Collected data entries
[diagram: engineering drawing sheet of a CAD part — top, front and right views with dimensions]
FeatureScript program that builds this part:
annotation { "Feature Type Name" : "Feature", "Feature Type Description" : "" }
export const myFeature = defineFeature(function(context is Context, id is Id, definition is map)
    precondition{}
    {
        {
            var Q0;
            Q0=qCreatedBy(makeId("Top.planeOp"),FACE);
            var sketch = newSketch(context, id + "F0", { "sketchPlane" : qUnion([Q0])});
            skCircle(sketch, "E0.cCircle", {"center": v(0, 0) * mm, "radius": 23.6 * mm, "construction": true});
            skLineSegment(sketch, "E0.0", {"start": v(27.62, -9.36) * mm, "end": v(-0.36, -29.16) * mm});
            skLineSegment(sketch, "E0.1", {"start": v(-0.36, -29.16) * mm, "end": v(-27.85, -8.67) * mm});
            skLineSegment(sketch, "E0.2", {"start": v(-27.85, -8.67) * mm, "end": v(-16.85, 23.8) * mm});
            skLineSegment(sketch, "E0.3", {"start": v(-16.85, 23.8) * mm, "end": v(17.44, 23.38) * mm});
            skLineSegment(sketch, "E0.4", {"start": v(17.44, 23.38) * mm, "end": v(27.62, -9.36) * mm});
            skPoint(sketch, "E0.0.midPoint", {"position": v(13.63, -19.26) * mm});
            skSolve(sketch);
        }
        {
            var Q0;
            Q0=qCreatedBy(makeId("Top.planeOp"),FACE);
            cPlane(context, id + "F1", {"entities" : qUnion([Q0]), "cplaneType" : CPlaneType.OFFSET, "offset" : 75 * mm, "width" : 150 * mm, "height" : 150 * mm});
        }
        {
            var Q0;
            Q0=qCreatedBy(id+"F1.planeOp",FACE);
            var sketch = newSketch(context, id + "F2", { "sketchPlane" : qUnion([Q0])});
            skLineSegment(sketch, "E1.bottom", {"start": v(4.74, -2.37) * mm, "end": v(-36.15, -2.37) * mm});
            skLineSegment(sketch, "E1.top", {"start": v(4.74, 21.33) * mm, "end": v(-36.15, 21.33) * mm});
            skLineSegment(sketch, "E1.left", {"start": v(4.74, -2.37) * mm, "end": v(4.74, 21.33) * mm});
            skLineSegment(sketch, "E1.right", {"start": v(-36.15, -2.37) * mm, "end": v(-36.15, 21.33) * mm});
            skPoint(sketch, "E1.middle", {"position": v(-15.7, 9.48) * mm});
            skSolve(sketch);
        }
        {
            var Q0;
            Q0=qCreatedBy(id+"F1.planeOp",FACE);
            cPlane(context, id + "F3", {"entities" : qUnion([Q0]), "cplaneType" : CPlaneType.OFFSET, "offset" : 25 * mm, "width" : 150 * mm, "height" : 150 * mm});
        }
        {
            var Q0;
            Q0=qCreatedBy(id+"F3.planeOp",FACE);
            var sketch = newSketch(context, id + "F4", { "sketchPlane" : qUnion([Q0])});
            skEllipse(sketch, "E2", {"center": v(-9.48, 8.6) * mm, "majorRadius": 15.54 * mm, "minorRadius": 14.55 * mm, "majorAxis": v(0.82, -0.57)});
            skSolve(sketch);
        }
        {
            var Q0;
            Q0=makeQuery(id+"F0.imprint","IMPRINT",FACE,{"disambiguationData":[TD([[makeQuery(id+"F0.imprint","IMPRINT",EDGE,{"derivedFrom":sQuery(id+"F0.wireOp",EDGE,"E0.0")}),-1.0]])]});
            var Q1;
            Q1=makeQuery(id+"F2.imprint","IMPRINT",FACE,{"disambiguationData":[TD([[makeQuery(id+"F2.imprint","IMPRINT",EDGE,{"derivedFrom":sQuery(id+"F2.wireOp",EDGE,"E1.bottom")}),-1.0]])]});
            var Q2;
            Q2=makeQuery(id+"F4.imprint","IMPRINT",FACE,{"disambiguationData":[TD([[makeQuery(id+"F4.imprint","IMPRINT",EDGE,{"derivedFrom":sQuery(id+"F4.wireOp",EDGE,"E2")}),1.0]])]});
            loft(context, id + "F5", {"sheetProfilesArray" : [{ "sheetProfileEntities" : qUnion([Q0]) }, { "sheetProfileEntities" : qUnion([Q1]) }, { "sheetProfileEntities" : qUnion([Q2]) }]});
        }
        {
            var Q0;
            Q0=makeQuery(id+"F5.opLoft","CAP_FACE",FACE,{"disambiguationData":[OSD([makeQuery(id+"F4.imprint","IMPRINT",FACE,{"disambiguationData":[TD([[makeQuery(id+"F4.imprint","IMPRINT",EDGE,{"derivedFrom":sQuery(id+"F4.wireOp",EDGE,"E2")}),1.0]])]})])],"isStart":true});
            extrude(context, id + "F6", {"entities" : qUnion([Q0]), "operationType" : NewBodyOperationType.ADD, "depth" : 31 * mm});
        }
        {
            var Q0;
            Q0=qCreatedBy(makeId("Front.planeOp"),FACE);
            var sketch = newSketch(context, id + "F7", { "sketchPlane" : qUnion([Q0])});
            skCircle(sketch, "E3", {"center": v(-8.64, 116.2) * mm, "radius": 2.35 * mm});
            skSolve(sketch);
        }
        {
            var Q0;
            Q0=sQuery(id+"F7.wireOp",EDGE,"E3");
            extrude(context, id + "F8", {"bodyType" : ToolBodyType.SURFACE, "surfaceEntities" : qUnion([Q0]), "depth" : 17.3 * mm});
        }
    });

What is required: Copy out each line from the entries above that contains the string "cplaneType", and leave out all other lines.

Task answer:
            cPlane(context, id + "F1", {"entities" : qUnion([Q0]), "cplaneType" : CPlaneType.OFFSET, "offset" : 75 * mm, "width" : 150 * mm, "height" : 150 * mm});
            cPlane(context, id + "F3", {"entities" : qUnion([Q0]), "cplaneType" : CPlaneType.OFFSET, "offset" : 25 * mm, "width" : 150 * mm, "height" : 150 * mm});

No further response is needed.